A personal story
We can all have these, and then can be more or less determining against our pleasure and enjoyment of sex. It can come from a bad experience, or just having a play partner that wasn’t quite doing it like you would want, and have therefore put you off it. Like most things in life, its absolutely up to yourself if you want to do anything about it, however do not make yourself believe that its the end of the story and you can never overcome it.
Recommend first and foremost to seek professional guidance, however here is a personal story shared, on how BDSM can help with more then just some fun enjoyful kinks.
The particular sexual hang-up here, is the “going down” or “eating pussy”, that over the years due to some history, had managed to work itself into a hard limit.
BDSM however comes with one fun thing.. control! Control can both be fun to play with but also be a tool in a situation where one party (be it Dom or sub) needs to OWN their own experience of it a little more then usual.
The partner here got trained on eating fruits in a very specific manner, and over many months (years) had to demonstrate that they knew how to do the specific movements with tongue and mouth so there was a consistency in it. Once this was achieved, in a controlled way, the partner replicated the movements, but only once when instructed. This gave control back so that everything was consistent, over-consented and on command only.
Always start with one small experience, so you can celebrate with your partner a success, instead of having to rush to do the most extreme aftercare. This can then be repeated at later time again and again, until slowly the trust is fully there and the confidence builds.
This is build on a particular specific sexual hang up, however you can look at designing a process that would help you with yours. Step one is always to have a partner who is understanding, patience and who will follow your guidance and make sure you OWN the control over the experience.
Keep in mind, that this might be a place where a sub needs to be the one in control for once, and as a Dom it is not about your EGO, but about the help you can give your partner in overcoming something they want to work on.
Why does this work in BDSM:
- In BDSM, there is often a large freedom to talk about sex and Limits are one of the first parts of any BDSM conversation. As a standard you will be asked to share limits and it is expected that you take note of your partners limits. This then open the conversation further to whether its hard limits or if they are sexual hang-ups or if they are just not on the kink list of things
- BDSM is naturally and usually some control exhange, either SUB to DOM or Little to Caregiver or even a bit of a mixed play, however control is part of it. It is therefore not hard to find a play partner in BDSM world that understand what it means to transfer control.

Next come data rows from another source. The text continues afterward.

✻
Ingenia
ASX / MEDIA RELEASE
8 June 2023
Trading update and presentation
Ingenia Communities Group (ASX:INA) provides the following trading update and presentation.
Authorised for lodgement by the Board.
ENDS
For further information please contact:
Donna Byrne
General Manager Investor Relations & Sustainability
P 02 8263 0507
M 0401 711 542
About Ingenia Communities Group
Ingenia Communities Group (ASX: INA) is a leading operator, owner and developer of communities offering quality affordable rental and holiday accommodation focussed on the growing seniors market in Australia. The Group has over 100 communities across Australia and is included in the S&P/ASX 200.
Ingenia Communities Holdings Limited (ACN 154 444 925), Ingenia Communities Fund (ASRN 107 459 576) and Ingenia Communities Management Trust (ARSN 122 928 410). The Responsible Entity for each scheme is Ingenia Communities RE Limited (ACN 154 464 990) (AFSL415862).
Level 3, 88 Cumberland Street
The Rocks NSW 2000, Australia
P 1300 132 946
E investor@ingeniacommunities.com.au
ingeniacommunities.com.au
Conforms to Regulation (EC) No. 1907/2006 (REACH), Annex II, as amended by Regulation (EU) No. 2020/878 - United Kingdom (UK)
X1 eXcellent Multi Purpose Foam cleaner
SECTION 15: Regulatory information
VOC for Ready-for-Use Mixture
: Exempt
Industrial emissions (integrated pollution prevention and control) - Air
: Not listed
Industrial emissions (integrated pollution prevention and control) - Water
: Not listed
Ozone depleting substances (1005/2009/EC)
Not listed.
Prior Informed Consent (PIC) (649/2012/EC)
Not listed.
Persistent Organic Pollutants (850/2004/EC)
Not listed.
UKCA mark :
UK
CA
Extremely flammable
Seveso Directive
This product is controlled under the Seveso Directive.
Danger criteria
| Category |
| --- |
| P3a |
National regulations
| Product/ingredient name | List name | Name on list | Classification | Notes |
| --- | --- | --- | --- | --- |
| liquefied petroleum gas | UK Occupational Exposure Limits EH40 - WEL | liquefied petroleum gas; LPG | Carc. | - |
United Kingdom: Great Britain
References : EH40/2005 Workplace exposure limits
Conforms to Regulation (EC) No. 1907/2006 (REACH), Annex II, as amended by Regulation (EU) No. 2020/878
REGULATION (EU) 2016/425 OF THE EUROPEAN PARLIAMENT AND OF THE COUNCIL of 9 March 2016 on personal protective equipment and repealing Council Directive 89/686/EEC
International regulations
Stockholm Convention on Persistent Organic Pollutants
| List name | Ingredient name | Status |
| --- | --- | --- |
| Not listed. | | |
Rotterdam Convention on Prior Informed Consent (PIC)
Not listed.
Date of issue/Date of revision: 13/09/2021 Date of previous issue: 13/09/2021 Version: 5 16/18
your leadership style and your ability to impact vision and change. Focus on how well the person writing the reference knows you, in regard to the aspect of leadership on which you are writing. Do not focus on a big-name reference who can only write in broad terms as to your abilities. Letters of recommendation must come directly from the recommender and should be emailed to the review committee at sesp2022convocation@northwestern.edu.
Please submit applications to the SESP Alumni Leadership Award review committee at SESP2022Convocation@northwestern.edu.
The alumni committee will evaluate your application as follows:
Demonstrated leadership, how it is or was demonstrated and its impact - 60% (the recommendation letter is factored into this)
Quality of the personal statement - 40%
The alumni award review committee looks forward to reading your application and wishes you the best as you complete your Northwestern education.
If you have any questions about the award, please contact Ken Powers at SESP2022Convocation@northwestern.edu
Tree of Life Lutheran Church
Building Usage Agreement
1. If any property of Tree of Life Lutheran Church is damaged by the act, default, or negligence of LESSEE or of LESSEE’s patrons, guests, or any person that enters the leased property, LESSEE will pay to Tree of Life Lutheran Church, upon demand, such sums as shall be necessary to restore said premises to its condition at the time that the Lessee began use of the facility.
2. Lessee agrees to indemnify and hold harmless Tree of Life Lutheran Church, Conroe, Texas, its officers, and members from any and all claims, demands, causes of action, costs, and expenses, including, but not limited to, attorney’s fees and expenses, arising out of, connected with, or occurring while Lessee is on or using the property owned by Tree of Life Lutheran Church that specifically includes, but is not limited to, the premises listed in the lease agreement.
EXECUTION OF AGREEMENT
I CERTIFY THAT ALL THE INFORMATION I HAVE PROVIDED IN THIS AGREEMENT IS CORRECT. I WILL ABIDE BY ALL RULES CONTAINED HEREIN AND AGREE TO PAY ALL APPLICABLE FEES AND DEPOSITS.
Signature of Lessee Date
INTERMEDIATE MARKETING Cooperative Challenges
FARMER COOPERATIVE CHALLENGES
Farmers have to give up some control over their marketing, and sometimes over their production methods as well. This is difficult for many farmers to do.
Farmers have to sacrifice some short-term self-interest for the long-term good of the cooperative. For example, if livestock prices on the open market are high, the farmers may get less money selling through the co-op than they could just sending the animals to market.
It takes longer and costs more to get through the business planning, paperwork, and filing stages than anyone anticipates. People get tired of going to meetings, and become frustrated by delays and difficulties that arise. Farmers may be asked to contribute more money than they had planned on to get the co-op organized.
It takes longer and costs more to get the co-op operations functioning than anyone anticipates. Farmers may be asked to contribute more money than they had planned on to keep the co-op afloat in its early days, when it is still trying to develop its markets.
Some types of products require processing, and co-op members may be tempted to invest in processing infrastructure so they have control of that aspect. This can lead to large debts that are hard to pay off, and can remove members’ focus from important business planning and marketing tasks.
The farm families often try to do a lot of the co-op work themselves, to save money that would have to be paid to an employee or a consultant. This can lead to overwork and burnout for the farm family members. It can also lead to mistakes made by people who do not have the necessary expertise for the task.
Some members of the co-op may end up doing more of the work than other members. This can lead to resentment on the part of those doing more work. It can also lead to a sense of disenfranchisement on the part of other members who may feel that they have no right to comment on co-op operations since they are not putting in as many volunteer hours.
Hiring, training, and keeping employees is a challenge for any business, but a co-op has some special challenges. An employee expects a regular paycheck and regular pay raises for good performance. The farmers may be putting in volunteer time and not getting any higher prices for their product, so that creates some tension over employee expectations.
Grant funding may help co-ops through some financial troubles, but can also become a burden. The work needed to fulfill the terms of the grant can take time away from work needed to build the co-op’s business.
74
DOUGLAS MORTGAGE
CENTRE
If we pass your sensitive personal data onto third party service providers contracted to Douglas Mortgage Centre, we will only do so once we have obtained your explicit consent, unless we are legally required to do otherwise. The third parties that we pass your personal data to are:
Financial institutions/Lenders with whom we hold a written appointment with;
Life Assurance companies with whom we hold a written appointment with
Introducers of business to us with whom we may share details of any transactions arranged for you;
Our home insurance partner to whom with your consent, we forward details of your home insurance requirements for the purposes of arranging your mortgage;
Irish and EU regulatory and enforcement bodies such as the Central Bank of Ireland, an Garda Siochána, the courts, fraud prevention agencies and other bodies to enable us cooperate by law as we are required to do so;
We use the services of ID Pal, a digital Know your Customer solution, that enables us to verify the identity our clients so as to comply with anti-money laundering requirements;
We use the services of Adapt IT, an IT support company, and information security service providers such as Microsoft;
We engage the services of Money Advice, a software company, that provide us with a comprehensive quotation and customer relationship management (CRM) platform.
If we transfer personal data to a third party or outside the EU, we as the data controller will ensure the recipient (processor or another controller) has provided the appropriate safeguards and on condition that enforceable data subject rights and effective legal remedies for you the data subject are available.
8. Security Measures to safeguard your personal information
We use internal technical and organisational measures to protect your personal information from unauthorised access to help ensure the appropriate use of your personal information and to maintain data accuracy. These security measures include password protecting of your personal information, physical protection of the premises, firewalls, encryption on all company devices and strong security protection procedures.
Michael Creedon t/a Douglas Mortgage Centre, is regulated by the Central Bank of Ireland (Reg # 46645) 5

Still, make sure you pick a good one 😉
- BDSM usually have a lot sites, discord servers and so on, which means a large knowledge set both of people but of resource, where you can help get ideas to how you can build up your training for this.
And this just to name the top 3 reasons.
Feel free to share in comments anything you want to note to this, as this is a rather heavy subject, and others may learn from your experience or your ideas around this.
And finally: A thanks to this particular sub, who helped their Dom overcome a bad experience!